LAUSR

Abstract We investigate the thermal-electric-elastic fields around two circular holes in a thermoelectric material. Solutions describing electric, thermal and elastic fields are obtained via complex variable and numerical methods. Our results show that the presence of the holes has the same effect on the effective electric and thermal conductivities but no effect whatsoever on the effective Seebeck coefficient and consequently on the thermoelectric figure of merit. The maximum values of electric potential and temperature around one hole are increased by the presence of the second hole but decrease sharply as the distance between the two holes continues to increase. For two holes of equal size, the interaction effects on the corresponding electric and thermal fields are negligible when the distance between the holes is twice that of the common radius. In comparison to the thermoelectric field, the interaction effect on the stress field decreases much slower with the increase of distance, especially when the difference in the radii between the two holes is large.
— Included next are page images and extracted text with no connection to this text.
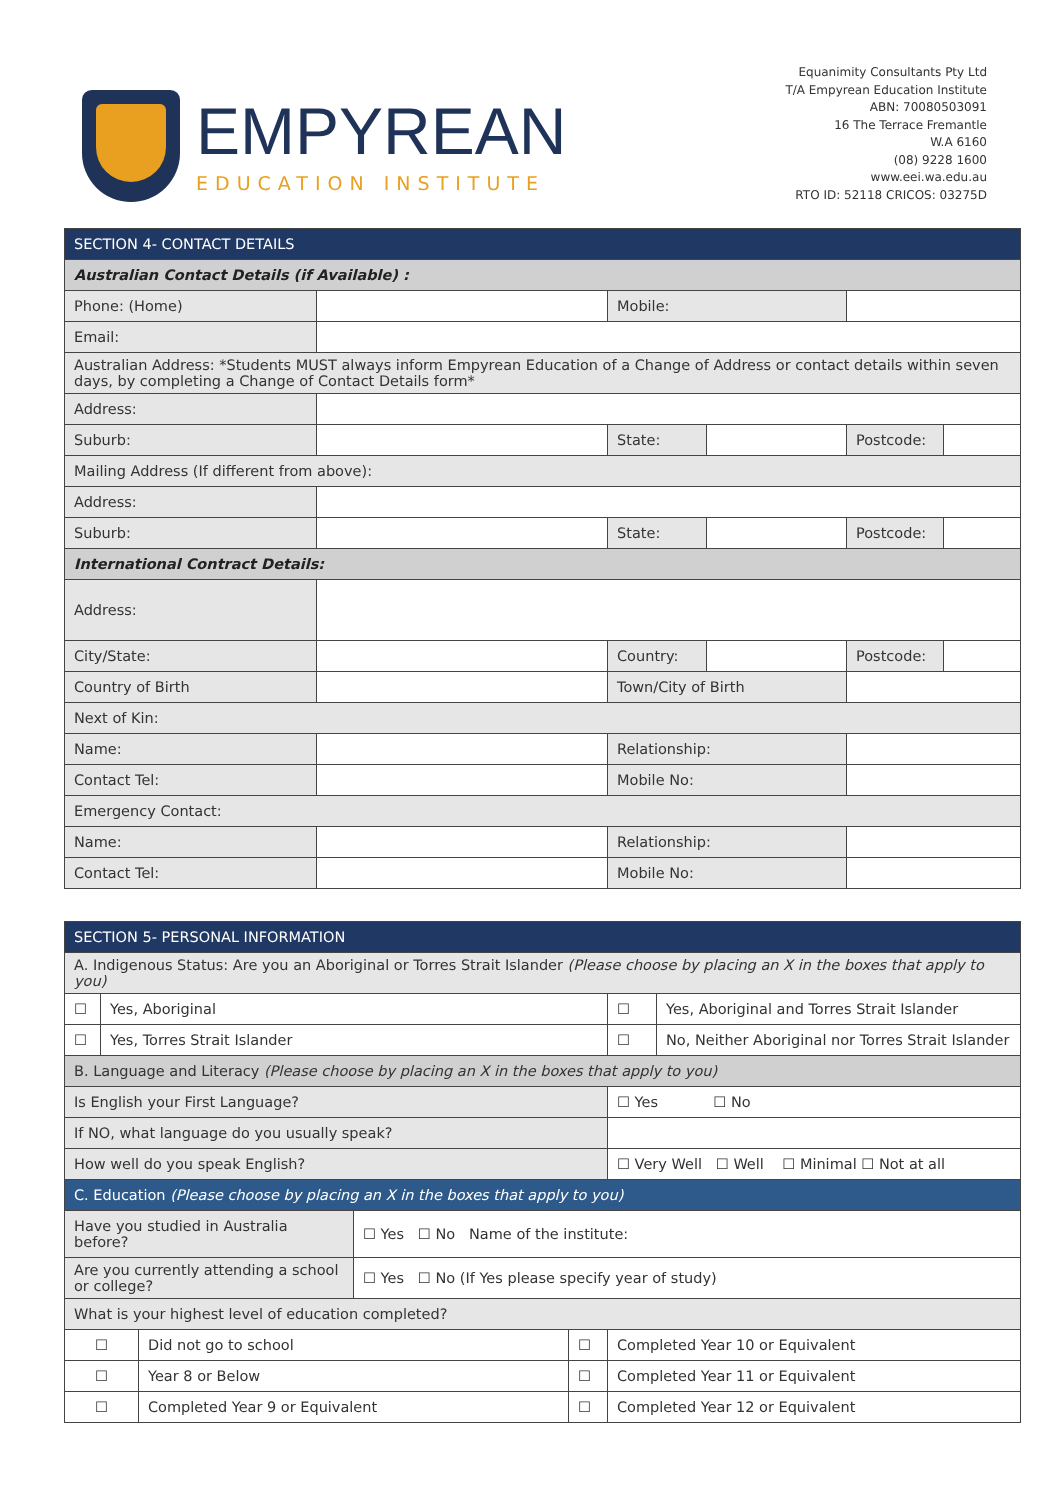EMPYREAN
EDUCATION INSTITUTE
Equanimity Consultants Pty Ltd
T/A Empyrean Education Institute
ABN: 70080503091
16 The Terrace Fremantle
W.A 6160
(08) 9228 1600
www.eei.wa.edu.au
RTO ID: 52118 CRICOS: 03275D
| SECTION 4- CONTACT DETAILS | | | | | |
| Australian Contact Details (if Available) : | | | | | |
| Phone: (Home) | | Mobile: | | | |
| Email: | | | | | |
| Australian Address: *Students MUST always inform Empyrean Education of a Change of Address or contact details within seven days, by completing a Change of Contact Details form* | | | | | |
| Address: | | | | | |
| Suburb: | | State: | | Postcode: | |
| Mailing Address (If different from above): | | | | | |
| Address: | | | | | |
| Suburb: | | State: | | Postcode: | |
| International Contract Details: | | | | | |
| Address: | | | | | |
| City/State: | | Country: | | Postcode: | |
| Country of Birth | | Town/City of Birth | | | |
| Next of Kin: | | | | | |
| Name: | | Relationship: | | | |
| Contact Tel: | | Mobile No: | | | |
| Emergency Contact: | | | | | |
| Name: | | Relationship: | | | |
| Contact Tel: | | Mobile No: | | | |
| SECTION 5- PERSONAL INFORMATION | | | | | | |
| A. Indigenous Status: Are you an Aboriginal or Torres Strait Islander (Please choose by placing an X in the boxes that apply to you) | | | | | | |
| ☐ | Yes, Aboriginal | | | | ☐ | Yes, Aboriginal and Torres Strait Islander |
| ☐ | Yes, Torres Strait Islander | | | | ☐ | No, Neither Aboriginal nor Torres Strait Islander |
| B. Language and Literacy (Please choose by placing an X in the boxes that apply to you) | | | | | | |
| Is English your First Language? | | | | | ☐ Yes ☐ No | |
| If NO, what language do you usually speak? | | | | | | |
| How well do you speak English? | | | | | ☐ Very Well ☐ Well ☐ Minimal ☐ Not at all | |
| C. Education (Please choose by placing an X in the boxes that apply to you) | | | | | | |
| Have you studied in Australia before? | | | ☐ Yes ☐ No Name of the institute: | | | |
| Are you currently attending a school or college? | | | ☐ Yes ☐ No (If Yes please specify year of study) | | | |
| What is your highest level of education completed? | | | | | | |
| ☐ | | Did not go to school | | ☐ | Completed Year 10 or Equivalent | |
| ☐ | | Year 8 or Below | | ☐ | Completed Year 11 or Equivalent | |
| ☐ | | Completed Year 9 or Equivalent | | ☐ | Completed Year 12 or Equivalent | |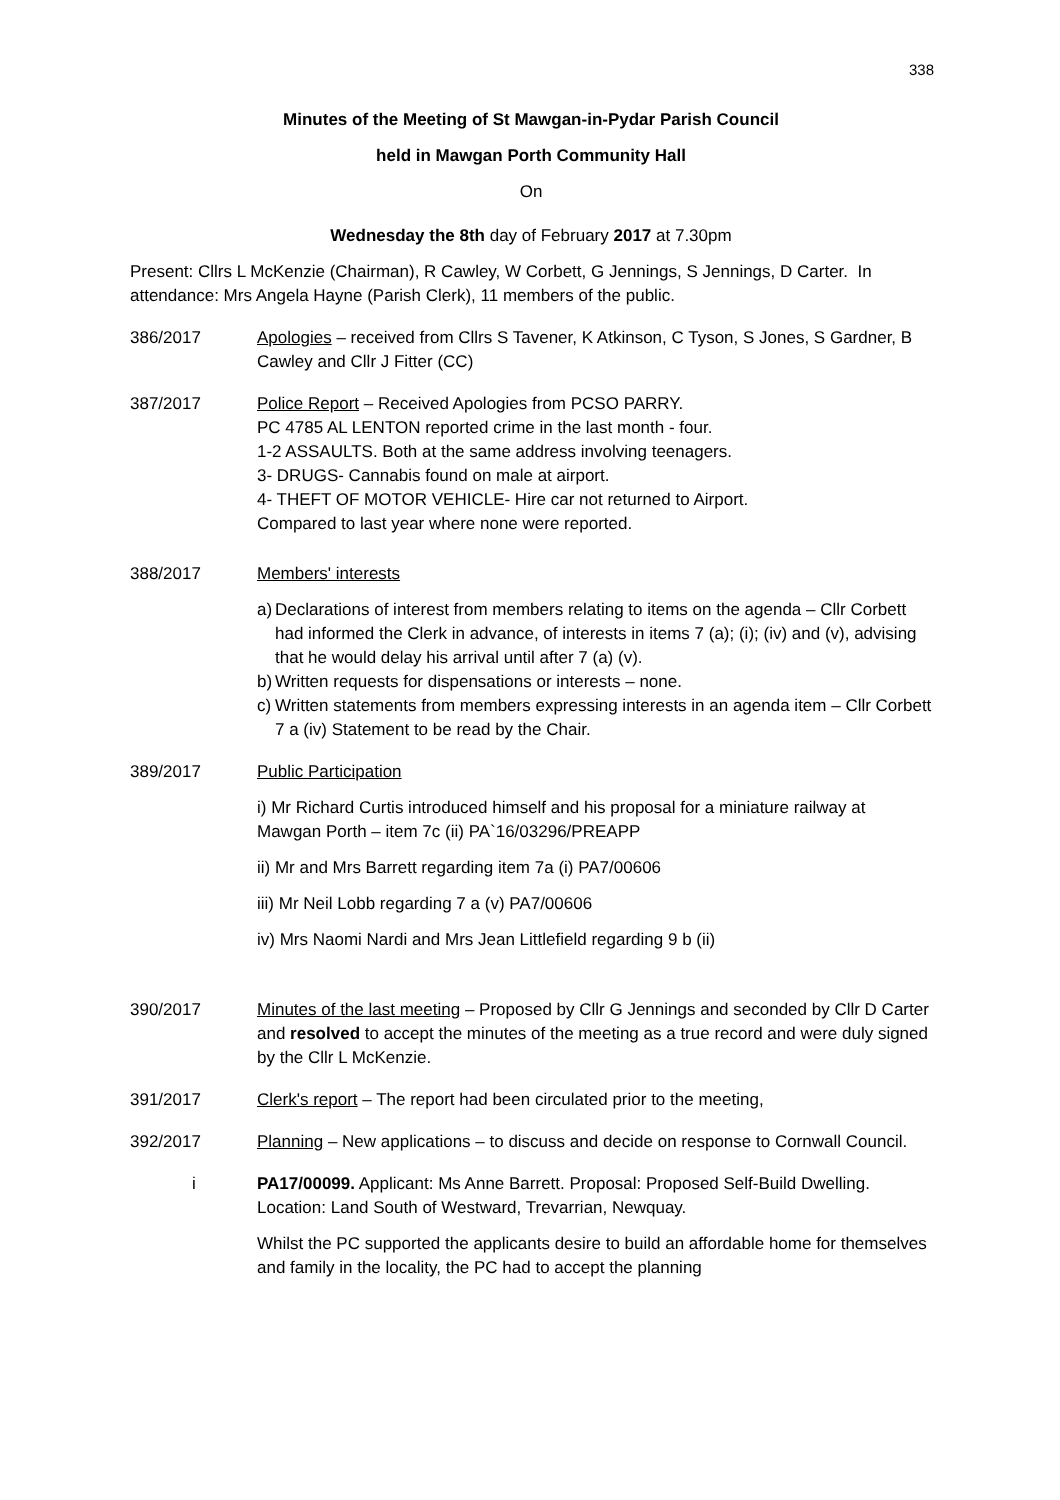338
Minutes of the Meeting of St Mawgan-in-Pydar Parish Council
held in Mawgan Porth Community Hall
On
Wednesday the 8th day of February 2017 at 7.30pm
Present: Cllrs L McKenzie (Chairman), R Cawley, W Corbett, G Jennings, S Jennings, D Carter. In attendance: Mrs Angela Hayne (Parish Clerk), 11 members of the public.
386/2017 Apologies – received from Cllrs S Tavener, K Atkinson, C Tyson, S Jones, S Gardner, B Cawley and Cllr J Fitter (CC)
387/2017 Police Report – Received Apologies from PCSO PARRY.
PC 4785 AL LENTON reported crime in the last month - four.
1-2 ASSAULTS. Both at the same address involving teenagers.
3- DRUGS- Cannabis found on male at airport.
4- THEFT OF MOTOR VEHICLE- Hire car not returned to Airport.
Compared to last year where none were reported.
388/2017 Members' interests
a)
Declarations of interest from members relating to items on the agenda – Cllr Corbett had informed the Clerk in advance, of interests in items 7 (a); (i); (iv) and (v), advising that he would delay his arrival until after 7 (a) (v).
b)
Written requests for dispensations or interests – none.
c)
Written statements from members expressing interests in an agenda item – Cllr Corbett 7 a (iv) Statement to be read by the Chair.
389/2017 Public Participation
i) Mr Richard Curtis introduced himself and his proposal for a miniature railway at Mawgan Porth – item 7c (ii) PA`16/03296/PREAPP
ii) Mr and Mrs Barrett regarding item 7a (i) PA7/00606
iii) Mr Neil Lobb regarding 7 a (v) PA7/00606
iv) Mrs Naomi Nardi and Mrs Jean Littlefield regarding 9 b (ii)
390/2017 Minutes of the last meeting – Proposed by Cllr G Jennings and seconded by Cllr D Carter and resolved to accept the minutes of the meeting as a true record and were duly signed by the Cllr L McKenzie.
391/2017 Clerk's report – The report had been circulated prior to the meeting,
392/2017 Planning – New applications – to discuss and decide on response to Cornwall Council.
i PA17/00099. Applicant: Ms Anne Barrett. Proposal: Proposed Self-Build Dwelling. Location: Land South of Westward, Trevarrian, Newquay.
Whilst the PC supported the applicants desire to build an affordable home for themselves and family in the locality, the PC had to accept the planning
Numerical results show that the interaction effect on hoop stress between two holes of equal size is five times that of the corresponding effect on the temperature field and that the interaction effect is essentially negligible if one hole is more than twice the size of the other. It is worth pointing out that the two adjacent holes generate an extreme stress distribution in thermoelectric materials when the distance between the two holes is far less than the smaller of the two radii which is in stark contrast to the analogous case encountered in classical thermoelastic problems.